Introduction

Plant height is an important factor in terms of morphogenesis and grain yield of wheat. An appropriate plant height is associated with a reduced incidence of lodging, an increased grain number per spike, and an improved harvest index and thus increased grain yield and quality1,2. Gaudet and colleagues hypothesized that reduced culm height was associated with bunt susceptibility3. In addition, Mao and coauthors demonstrated a negative association between plant height and Fusarium head blight resistance via a quantitative trait locus (QTL) meta-analysis of the results of fifty-six previous experiments4. Therefore, understanding the association of different traits with plant height has the potential to assist breeders in more efficiently selecting related traits.

Several studies have been conducted to unravel the genetic control of plant height in wheat. To date, 25 Reduced height (Rht) genes have been identified across chromosomes 2A, 2B, 2D, 3B, 4A, 4B, 4D, 5A, 5D, 6A, 7A, and 7B in wheat5,6. The introduction of these semidominant dwarfing alleles has reduced the plant height of modern wheat cultivars. In addition to these major Rht genes, the vernalization requirement gene Vrn-A1, photoperiod gene Ppd-D1, and a number of major QTLs for plant height have also been reported in wheat7,8,9.

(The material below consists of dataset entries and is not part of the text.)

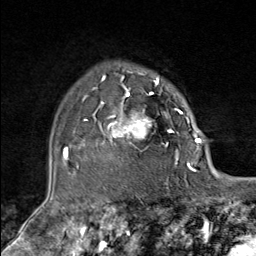
Breast MRI (dynamic contrast-enhanced), one axial slice. Position 61 of 80 along the scan axis. Cropped to one breast. Dynamic contrast-enhanced series, time point 2 of 9 at this slice position (early post-contrast). 1.5 T. TE 1.8 ms, TR 4.3 ms. 2 mm slice thickness. 256 × 256 image matrix. Female patient.
Structures marked on this image (semi-automatic segmentation, software-assisted and operator-edited):
- enhancing-tissue mask used for the functional tumour volume (all voxels passing the contrast-enhancement thresholds inside the analysis volume; usually the tumour): bounding box (x1, y1, x2, y2) in pixels: (83, 79, 181, 164)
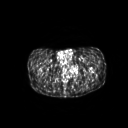
FDG PET of an extremity soft-tissue mass (from a PET/CT study), one axial slice; position 44 of 267 along the scan axis; 3.27 mm slice thickness; 128 × 128 image matrix, field of view 600 × 600 mm. Patient: male, 59 years. From the clinical record (not read from this slice): histological type: pleiomorphic liposarcoma; grade: high; site of the primary tumour: left thigh.
Structures marked on this image (expert contour drawn on MRI and transferred to this co-registered scan by the dataset authors):
- gross tumour volume including surrounding oedema: box from (x=70, y=65) to (x=82, y=77) px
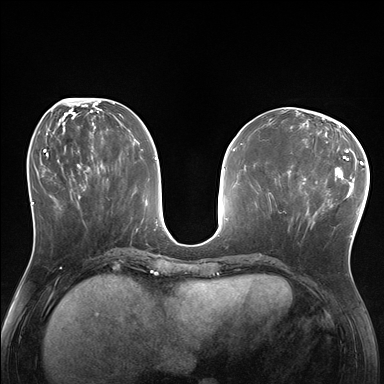
Breast MRI (dynamic contrast-enhanced), one axial slice; position 70 of 176 along the scan axis; dynamic contrast-enhanced series, time point 2 of 7 at this slice position (early post-contrast); 1.5 T; TE 1.5 ms, TR 4.1 ms; 384 × 384 image matrix. Female patient.
Annotated regions visible in this slice (semi-automatically segmented with operator editing):
- enhancing-tissue mask used for the functional tumour volume (all voxels passing the contrast-enhancement thresholds inside the analysis volume; usually the tumour): bounding box [x1, y1, x2, y2] px = [285, 170, 338, 229]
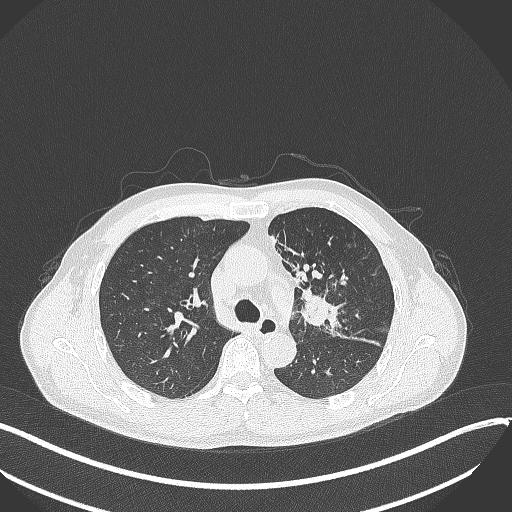
Chest CT, one axial slice; position 230 of 411 along the scan axis; reconstruction kernel B70f; 120 kVp; lung window (W 1500 / L -600 HU); 1 mm slice thickness; 512 × 512 image matrix, field of view 400 × 400 mm. Patient: male, 56 years. From the clinical record (not read from this slice): clinical TNM (as recorded): T2a N0 M0.
Outlined on this slice (rectangle marked by the reading radiologist):
- lung tumour (recorded histology: squamous cell carcinoma): box from (x=299, y=285) to (x=351, y=334) px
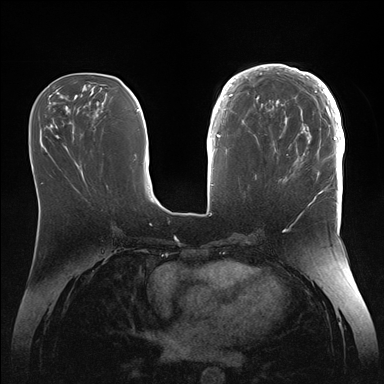
Breast MRI (dynamic contrast-enhanced), one axial slice; slice 58 of 176 in the series (ordered by position); dynamic contrast-enhanced series, time point 2 of 7 at this slice position (early post-contrast); 1.5 T; TE 1.5 ms, TR 4.1 ms; 1.1 mm slice thickness; 384 × 384 image matrix, field of view 340 × 340 mm. Female patient.
Annotated regions visible in this slice (semi-automatic segmentation, software-assisted and operator-edited):
- enhancing-tissue mask used for the functional tumour volume (all voxels passing the contrast-enhancement thresholds inside the analysis volume; usually the tumour): bounding box <246,64,345,186> (left, top, right, bottom; pixels)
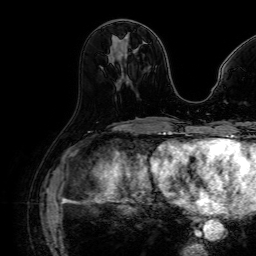
Breast MRI (dynamic contrast-enhanced), one axial slice; slice 34 of 64 in the series (ordered by position); cropped to one breast; dynamic contrast-enhanced series, time point 2 of 7 at this slice position (early post-contrast); 1.5 T; TE 2.6 ms, TR 5.2 ms; 2.5 mm slice thickness; 256 × 256 image matrix, field of view 230 × 230 mm. Female patient.
Annotated regions visible in this slice (semi-automatically segmented with operator editing):
- enhancing-tissue mask used for the functional tumour volume (all voxels passing the contrast-enhancement thresholds inside the analysis volume; usually the tumour): bounding box <126,37,129,40> (left, top, right, bottom; pixels)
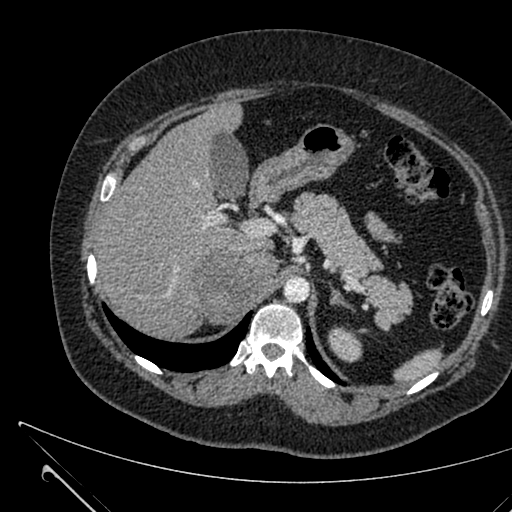
Contrast-enhanced abdominal CT, one axial slice; position 457 of 731 along the scan axis; soft-tissue window (W 400 / L 40 HU); 1 mm slice thickness; 512 × 512 image matrix. Female patient, age 36 years. From the clinical record (not read from this slice): diagnosis: adrenocortical carcinoma; tumour side: right adrenal; tumour size at pathology: 10 cm.
Annotated regions visible in this slice (semi-automatic segmentation, software-assisted and operator-edited):
- mass: bounding box [x1, y1, x2, y2] px = [195, 252, 277, 323]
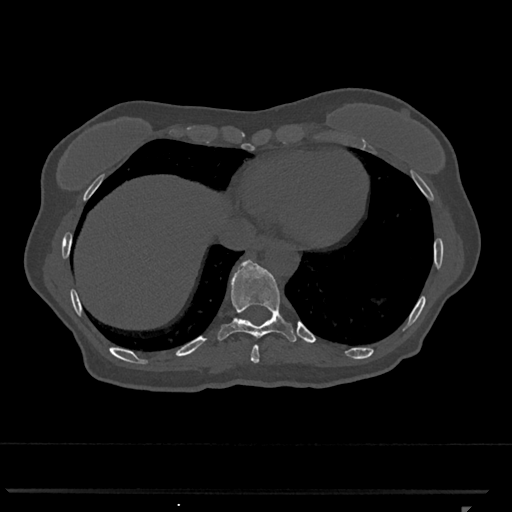
CT including the spine, one axial slice. Slice 573 of 793 in the series (ordered by position). Reconstruction kernel Br40s/3. 120 kVp. Bone window (W 1800 / L 400 HU). 512 × 512 image matrix. Patient: female, 62 years. From the clinical record (not read from this slice): primary cancer: renal.
Outlined on this slice (semi-automatic segmentation, software-assisted and operator-edited):
- T10 vertebra: bounding box <217,260,297,342> (left, top, right, bottom; pixels)
- T9 vertebra: <251,345,259,363>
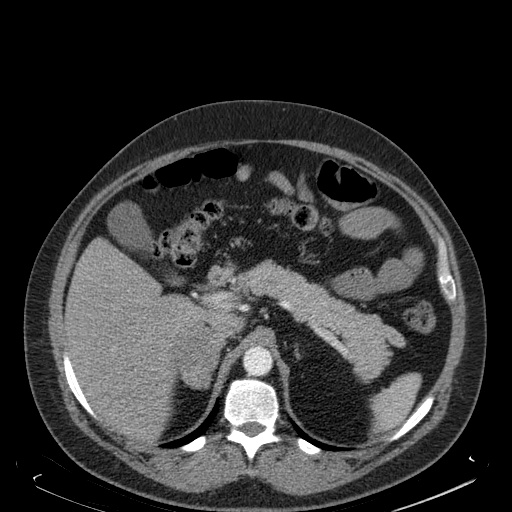
Contrast-enhanced abdominal CT, one axial slice. Slice 122 of 181 in the series (ordered by position). Soft-tissue window (W 400 / L 40 HU). 1.5 mm slice thickness. 512 × 512 image matrix, field of view 405 × 405 mm. Male patient. From the clinical record (not read from this slice): diagnosis: adrenocortical carcinoma; tumour side: right adrenal; tumour size at pathology: 7.5 cm; Ki-67 index: 25 %; stage (as recorded): 4.
Outlined on this slice (semi-automatically segmented with operator editing):
- mass: bounding box <177,323,219,389> (left, top, right, bottom; pixels)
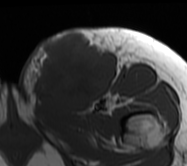
MRI of an extremity soft-tissue mass, one axial slice. Position 24 of 62 along the scan axis. MR volume resampled by the dataset authors to the PET/CT grid (not the native acquisition matrix). 3.27 mm slice thickness. 187 × 166 image matrix, field of view 183 × 162 mm. Female patient. From the clinical record (not read from this slice): histological type: leiomyosarcoma; grade: high; site of the primary tumour: right groin.
Outlined on this slice (expert contour drawn on MRI and transferred to this co-registered scan by the dataset authors):
- gross tumour volume including surrounding oedema: bounding box (x1, y1, x2, y2) in pixels: (18, 28, 131, 107)
- gross tumour volume (mass): (36, 33, 115, 107)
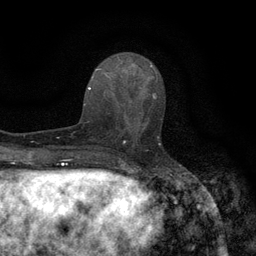
Breast MRI (dynamic contrast-enhanced), one axial slice. Slice 49 of 134 in the series (ordered by position). Cropped to one breast. Dynamic contrast-enhanced series, time point 2 of 6 at this slice position (early post-contrast). 3 T. TE 2.7 ms, TR 5.5 ms. 1.2 mm slice thickness. 256 × 256 image matrix, field of view 160 × 160 mm. Female patient.
Structures marked on this image (semi-automatic segmentation, software-assisted and operator-edited):
- enhancing-tissue mask used for the functional tumour volume (all voxels passing the contrast-enhancement thresholds inside the analysis volume; usually the tumour): bounding box (x1, y1, x2, y2) in pixels: (118, 96, 162, 145)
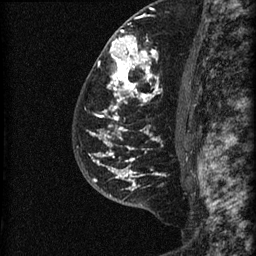
Breast MRI (dynamic contrast-enhanced), one sagittal slice; slice 44 of 60 in the series (ordered by position); dynamic contrast-enhanced series, image 2 of 3 at this slice position (ordered by acquisition); 1.5 T; TE 4.2 ms, TR 22.7 ms; 1.5 mm slice thickness; 256 × 256 image matrix, field of view 180 × 180 mm. Patient: female, 48 years. Case-level facts recorded for this patient, not image findings: setting: breast cancer imaged before/during neoadjuvant chemotherapy; receptor status: triple-negative.
Structures marked on this image (semi-automatic segmentation, software-assisted and operator-edited):
- analysis volume of interest (the breast-tissue region the enhancement analysis was run in; not a lesion): bounding box [x1, y1, x2, y2] px = [81, 23, 186, 202]
- tumour enhancement mask (voxels above the 90 % enhancement threshold inside the analysis volume of interest): [90, 30, 165, 190]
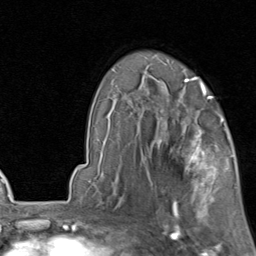
Breast MRI, one axial slice. Position 59 of 80 along the scan axis. Cropped to one breast. Dynamic contrast-enhanced series, time point 2 of 8 at this slice position (early post-contrast). 1.5 T. TE 1.7 ms, TR 4.5 ms. 2 mm slice thickness. 256 × 256 image matrix. Female patient.
Annotated regions visible in this slice (semi-automatically segmented with operator editing):
- enhancing-tissue mask used for the functional tumour volume (all voxels passing the contrast-enhancement thresholds inside the analysis volume; usually the tumour): bounding box (x1, y1, x2, y2) in pixels: (158, 119, 231, 202)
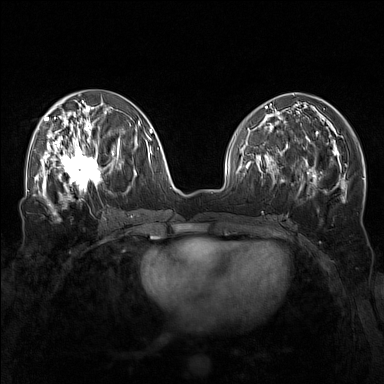
Breast MRI (dynamic contrast-enhanced), one axial slice; position 66 of 160 along the scan axis; dynamic contrast-enhanced series, time point 2 of 7 at this slice position (early post-contrast); 1.5 T; TE 1.8 ms, TR 5 ms; 1 mm slice thickness; 384 × 384 image matrix, field of view 340 × 340 mm. Female patient.
Annotated regions visible in this slice (semi-automatically segmented with operator editing):
- enhancing-tissue mask used for the functional tumour volume (all voxels passing the contrast-enhancement thresholds inside the analysis volume; usually the tumour): bounding box (x1, y1, x2, y2) in pixels: (57, 143, 111, 196)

Plants can convert sunlight energy into biomass via photosynthesis, the theoretical maximum conversion efficiency of which is 12%10. Previous studies have focused on increasing this photosynthetic efficiency by using single genes during plant selection and breeding11,12. However, insertion of single genes can result in changes to many other traits, such as physiological processes and morphological structures. Thus far, efforts to improve photosynthetic efficiency have proven unsuccessful13, and optimizing photosynthetic systems likely requires the dissection of the genetic relationships between engineered systems and other traits.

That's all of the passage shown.